Any international investor who does business in Anguilla knows that our professional standards are lax. Generally, the only professions and trades that are legally regulated are food handlers, liquor licence retailers, land surveyors, physicians and nurses, lawyers, accountants, and auditors. All other professions, so far as I am aware, operate on a caveat emptor basis. Anyone may with impunity call himself an architect, engineer, land valuer, real estate agent, auctioneer, or banker. None of these professions is by law in Anguilla subject to any form of professional licensing or regulation.
The Core Principles require that the legal system ensures that banks can unobstructedly exercise their rights over real estate put up as security for a loan in the case of a loan in default. Anguilla fails this test. In practice in Anguilla, a foreign purchaser of charged property sold at auction, must apply for, and be granted, a First World War era Aliens Landholding Licence.
This requirement places an insurmountable barrier in the way of a bank selling the property of a politically well-connected borrower.
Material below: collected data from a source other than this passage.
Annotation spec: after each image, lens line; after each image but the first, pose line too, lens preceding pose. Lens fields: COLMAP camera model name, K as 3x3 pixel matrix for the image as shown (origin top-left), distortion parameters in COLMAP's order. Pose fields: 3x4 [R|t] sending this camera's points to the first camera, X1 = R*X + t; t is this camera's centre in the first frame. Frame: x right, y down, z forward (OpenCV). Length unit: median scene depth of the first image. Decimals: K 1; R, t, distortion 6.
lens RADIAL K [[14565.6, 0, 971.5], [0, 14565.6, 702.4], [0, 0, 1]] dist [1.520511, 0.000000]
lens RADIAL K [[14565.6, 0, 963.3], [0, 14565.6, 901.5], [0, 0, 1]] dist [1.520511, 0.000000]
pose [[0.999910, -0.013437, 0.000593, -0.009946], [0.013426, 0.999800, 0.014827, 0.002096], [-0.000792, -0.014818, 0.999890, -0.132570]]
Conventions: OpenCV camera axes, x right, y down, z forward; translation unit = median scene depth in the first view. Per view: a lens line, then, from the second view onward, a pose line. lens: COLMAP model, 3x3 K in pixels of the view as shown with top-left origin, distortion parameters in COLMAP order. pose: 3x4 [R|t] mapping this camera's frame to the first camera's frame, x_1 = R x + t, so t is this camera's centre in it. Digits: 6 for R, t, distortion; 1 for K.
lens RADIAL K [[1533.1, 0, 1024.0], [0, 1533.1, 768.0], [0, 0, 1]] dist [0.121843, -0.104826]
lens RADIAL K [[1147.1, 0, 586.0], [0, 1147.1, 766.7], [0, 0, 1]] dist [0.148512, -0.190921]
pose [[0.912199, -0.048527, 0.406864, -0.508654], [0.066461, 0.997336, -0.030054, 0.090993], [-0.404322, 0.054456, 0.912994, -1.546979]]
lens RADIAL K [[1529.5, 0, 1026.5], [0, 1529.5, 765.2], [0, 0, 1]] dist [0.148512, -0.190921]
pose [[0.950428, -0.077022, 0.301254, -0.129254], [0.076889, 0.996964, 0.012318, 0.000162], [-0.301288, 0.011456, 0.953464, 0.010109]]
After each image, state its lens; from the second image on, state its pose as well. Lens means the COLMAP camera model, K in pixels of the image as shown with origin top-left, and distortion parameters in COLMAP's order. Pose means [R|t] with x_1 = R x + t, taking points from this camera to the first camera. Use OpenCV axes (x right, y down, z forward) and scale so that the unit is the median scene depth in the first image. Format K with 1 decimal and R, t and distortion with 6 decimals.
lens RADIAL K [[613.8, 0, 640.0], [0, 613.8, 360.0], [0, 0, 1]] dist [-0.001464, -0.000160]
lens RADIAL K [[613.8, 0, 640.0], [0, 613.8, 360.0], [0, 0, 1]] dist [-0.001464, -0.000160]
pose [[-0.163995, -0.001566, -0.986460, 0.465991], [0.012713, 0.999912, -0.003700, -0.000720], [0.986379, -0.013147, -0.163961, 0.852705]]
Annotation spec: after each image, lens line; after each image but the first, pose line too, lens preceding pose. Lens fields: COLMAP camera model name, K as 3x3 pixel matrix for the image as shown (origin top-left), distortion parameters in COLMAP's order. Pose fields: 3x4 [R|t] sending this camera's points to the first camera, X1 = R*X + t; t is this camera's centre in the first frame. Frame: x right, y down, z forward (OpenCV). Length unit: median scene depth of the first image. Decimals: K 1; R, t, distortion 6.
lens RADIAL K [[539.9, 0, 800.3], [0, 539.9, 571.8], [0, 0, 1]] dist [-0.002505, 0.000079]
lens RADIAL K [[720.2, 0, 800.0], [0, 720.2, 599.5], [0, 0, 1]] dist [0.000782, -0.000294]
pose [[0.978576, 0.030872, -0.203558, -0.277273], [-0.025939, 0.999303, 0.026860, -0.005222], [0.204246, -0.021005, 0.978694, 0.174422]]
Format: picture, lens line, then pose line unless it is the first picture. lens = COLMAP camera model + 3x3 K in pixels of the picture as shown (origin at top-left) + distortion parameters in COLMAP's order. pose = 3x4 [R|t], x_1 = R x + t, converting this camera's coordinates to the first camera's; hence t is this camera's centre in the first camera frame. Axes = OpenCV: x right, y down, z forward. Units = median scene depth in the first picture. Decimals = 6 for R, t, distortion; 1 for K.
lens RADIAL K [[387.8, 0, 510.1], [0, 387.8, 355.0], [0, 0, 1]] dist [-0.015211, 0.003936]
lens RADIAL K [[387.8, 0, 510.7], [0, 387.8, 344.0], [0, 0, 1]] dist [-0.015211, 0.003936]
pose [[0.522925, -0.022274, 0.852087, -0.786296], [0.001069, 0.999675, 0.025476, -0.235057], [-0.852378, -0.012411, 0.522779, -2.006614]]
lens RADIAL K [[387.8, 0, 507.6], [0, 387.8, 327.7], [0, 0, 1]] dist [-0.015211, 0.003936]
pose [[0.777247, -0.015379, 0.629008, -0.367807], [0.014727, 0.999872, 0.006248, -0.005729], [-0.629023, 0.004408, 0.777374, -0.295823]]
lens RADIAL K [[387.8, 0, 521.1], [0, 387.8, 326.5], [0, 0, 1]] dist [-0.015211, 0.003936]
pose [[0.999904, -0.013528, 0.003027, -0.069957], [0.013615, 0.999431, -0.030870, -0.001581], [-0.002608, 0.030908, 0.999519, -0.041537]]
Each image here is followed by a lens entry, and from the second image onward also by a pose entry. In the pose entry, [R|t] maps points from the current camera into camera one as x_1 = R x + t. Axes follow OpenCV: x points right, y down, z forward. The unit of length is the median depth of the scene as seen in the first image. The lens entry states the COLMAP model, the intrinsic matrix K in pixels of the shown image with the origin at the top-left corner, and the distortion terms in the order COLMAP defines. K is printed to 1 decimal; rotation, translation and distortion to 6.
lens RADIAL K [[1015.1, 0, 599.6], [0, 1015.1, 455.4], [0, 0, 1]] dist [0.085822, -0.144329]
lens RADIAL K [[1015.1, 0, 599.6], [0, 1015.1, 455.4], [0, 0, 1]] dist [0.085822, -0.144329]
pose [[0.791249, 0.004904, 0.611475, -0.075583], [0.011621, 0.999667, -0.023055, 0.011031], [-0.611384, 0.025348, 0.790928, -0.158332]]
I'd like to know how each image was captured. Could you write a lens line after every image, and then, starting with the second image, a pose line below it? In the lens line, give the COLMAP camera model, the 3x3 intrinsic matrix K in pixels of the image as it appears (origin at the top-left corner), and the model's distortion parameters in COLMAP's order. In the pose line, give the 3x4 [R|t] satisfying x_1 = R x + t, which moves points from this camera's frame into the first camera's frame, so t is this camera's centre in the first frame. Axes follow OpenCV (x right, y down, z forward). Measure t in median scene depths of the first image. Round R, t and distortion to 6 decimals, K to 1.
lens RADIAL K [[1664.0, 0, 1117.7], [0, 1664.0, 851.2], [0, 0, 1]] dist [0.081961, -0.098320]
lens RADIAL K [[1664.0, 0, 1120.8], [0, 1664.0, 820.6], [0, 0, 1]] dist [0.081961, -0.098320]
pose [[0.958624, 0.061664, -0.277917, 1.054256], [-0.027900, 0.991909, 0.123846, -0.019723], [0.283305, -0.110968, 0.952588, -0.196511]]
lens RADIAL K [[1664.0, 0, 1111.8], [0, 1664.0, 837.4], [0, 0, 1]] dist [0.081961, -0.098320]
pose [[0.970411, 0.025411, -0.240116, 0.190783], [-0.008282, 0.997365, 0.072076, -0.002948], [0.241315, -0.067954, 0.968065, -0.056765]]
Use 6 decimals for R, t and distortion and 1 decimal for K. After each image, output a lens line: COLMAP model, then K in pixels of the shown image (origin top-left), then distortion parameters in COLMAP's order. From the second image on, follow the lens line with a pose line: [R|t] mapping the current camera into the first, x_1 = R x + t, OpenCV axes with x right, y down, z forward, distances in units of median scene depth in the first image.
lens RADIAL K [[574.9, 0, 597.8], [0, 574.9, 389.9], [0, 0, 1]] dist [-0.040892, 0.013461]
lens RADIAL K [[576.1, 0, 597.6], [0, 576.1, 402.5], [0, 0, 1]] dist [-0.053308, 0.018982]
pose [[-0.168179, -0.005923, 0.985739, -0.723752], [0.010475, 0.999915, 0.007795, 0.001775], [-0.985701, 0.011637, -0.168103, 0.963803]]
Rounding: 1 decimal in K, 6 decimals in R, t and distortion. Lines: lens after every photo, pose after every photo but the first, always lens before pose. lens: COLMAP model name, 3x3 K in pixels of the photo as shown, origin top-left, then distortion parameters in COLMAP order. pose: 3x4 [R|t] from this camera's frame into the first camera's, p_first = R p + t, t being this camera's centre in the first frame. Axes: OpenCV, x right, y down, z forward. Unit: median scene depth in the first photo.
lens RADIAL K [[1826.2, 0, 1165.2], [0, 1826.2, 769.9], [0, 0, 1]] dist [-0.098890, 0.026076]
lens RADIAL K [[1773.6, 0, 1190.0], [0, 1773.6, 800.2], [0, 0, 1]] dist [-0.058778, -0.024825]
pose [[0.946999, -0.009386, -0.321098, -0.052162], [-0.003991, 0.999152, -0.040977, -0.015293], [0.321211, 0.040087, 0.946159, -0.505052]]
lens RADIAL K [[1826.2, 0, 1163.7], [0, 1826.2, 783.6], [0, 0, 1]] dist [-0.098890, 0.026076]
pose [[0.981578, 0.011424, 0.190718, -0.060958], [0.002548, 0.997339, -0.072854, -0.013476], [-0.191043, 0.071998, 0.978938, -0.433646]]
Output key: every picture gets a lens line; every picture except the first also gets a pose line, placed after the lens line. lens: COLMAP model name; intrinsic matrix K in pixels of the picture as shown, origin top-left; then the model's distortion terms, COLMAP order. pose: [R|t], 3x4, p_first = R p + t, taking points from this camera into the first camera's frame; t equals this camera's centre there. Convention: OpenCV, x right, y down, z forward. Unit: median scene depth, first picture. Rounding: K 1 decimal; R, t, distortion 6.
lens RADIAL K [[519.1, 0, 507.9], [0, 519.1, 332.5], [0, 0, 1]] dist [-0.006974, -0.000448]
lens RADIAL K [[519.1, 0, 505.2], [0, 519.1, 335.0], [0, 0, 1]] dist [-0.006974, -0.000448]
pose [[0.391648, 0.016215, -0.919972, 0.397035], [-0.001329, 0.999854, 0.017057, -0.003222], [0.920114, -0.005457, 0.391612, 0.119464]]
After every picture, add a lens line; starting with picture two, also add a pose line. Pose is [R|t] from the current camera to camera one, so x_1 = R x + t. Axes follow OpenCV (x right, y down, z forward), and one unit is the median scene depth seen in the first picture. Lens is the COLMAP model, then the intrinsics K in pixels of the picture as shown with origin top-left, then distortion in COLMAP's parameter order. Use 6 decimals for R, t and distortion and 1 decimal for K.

That obstacle was meant to be overcome by the creation of the Eastern Caribbean Asset Management Company (ECAMC), which would purchase the loan in default and sell the charged property free of the obstruction that binds the hands of the bank.
The law was passed by the House of Assembly in Anguilla since 2015, but as with most politically risky laws, has been in hibernation since the day it was enacted. So far as I am aware, the government has succumbed to public pressure not to allow this company to operate in Anguilla. Anguillians object to their lands that they put up to secure a bank loan being sold when they default.
Since we in Anguilla do not seem capable of or interested in correcting our professional and ethical deficiencies, it is hardly surprising that external agencies will force internationally recognised standards on us. If they don’t, then our banks will continue to fail. I fear that may include the National Commercial Bank of Anguilla Ltd.